Currently, the internal audit operations are well-established, but to strengthen the substantive command and supervisory authority of the audit committee,

It is recommended that in the annual performance evaluation of the internal audit supervisor,Solicit the evaluation opinions of independent directors to ensure the independence of the audit operations.

Implement as recommended.
2

It is recommended that the company add "Communication between the Audit Committee, the Internal Audit Supervisor, and the Certified Public Accountant" to the report items of the shareholders' meeting.

Enhance shareholders' understanding of the company's internal control and supervision mechanisms.

Implement as suggested and report to the shareholders' meeting.

The company will continue to enhance the effectiveness of the board of directors based on the optimization suggestions provided by the Taiwan Corporate Governance Association.

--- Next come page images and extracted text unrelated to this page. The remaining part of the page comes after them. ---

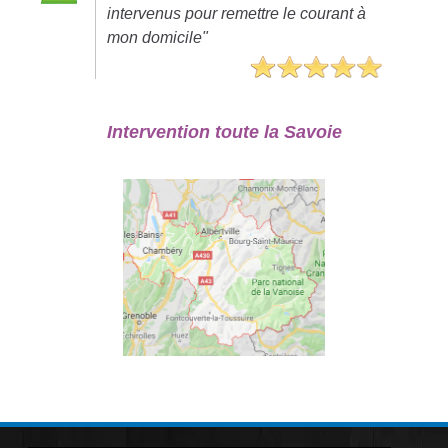
intervenus pour remettre le courant à
mon domicile"
Intervention toute la Savoie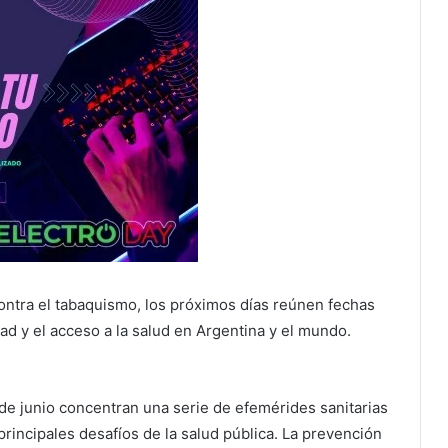
ontra el tabaquismo, los próximos días reúnen fechas
ad y el acceso a la salud en Argentina y el mundo.
de junio concentran una serie de efemérides sanitarias
principales desafíos de la salud pública. La prevención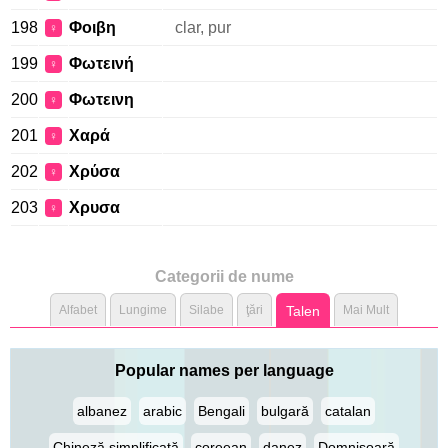
198
Φοιβη
clar, pur
♀
199
Φωτεινή
♀
200
Φωτεινη
♀
201
Χαρά
♀
202
Χρύσα
♀
203
Χρυσα
♀
Categorii de nume
Alfabet
Lungime
Silabe
ţări
Talen
Mai Mult
Popular names per language
albanez
arabic
Bengali
bulgară
catalan
Chineză simplificată
coreean
danez
Domnișoară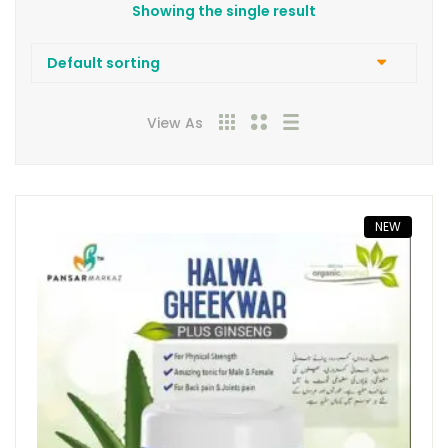
Showing the single result
View As
NEW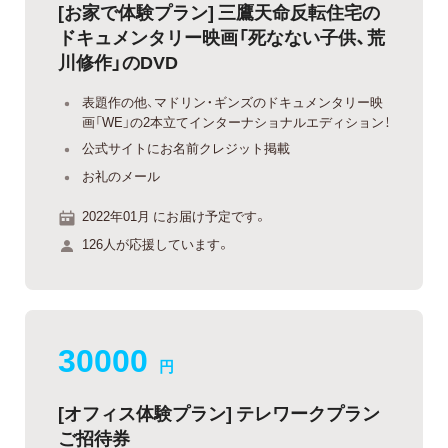
[お家で体験プラン] 三鷹天命反転住宅の
ドキュメンタリー映画「死なない子供、荒
川修作」のDVD
表題作の他、マドリン・ギンズのドキュメンタリー映
画「WE」の2本立てインターナショナルエディション！
公式サイトにお名前クレジット掲載
お礼のメール
2022年01月 にお届け予定です。
126人が応援しています。
30000
円
[オフィス体験プラン] テレワークプラン
ご招待券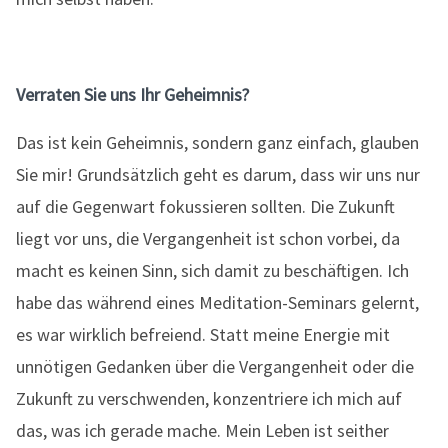
Verraten Sie uns Ihr Geheimnis?
Das ist kein Geheimnis, sondern ganz einfach, glauben
Sie mir! Grundsätzlich geht es darum, dass wir uns nur
auf die Gegenwart fokussieren sollten. Die Zukunft
liegt vor uns, die Vergangenheit ist schon vorbei, da
macht es keinen Sinn, sich damit zu beschäftigen. Ich
habe das während eines Meditation-Seminars gelernt,
es war wirklich befreiend. Statt meine Energie mit
unnötigen Gedanken über die Vergangenheit oder die
Zukunft zu verschwenden, konzentriere ich mich auf
das, was ich gerade mache. Mein Leben ist seither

Board Performance Evaluation Completion Certificate (Please click this link)
 

5. Evaluation of the independence and suitability of the certified public accountant in 2024:

The board of directors conducts an annual assessment of the independence and competence of the certified public accountant based on audit quality indicators (AQIs).
The board conducted an assessment on December 28, 2023, considering the Audit Quality Indicators (AQIs) and approved the independence and suitability of the certified public accountant. For details on the procedures and standards, please refer to the Audit Committee's standards and results for the assessment of the independence and suitability of the certified public accountant in 2024.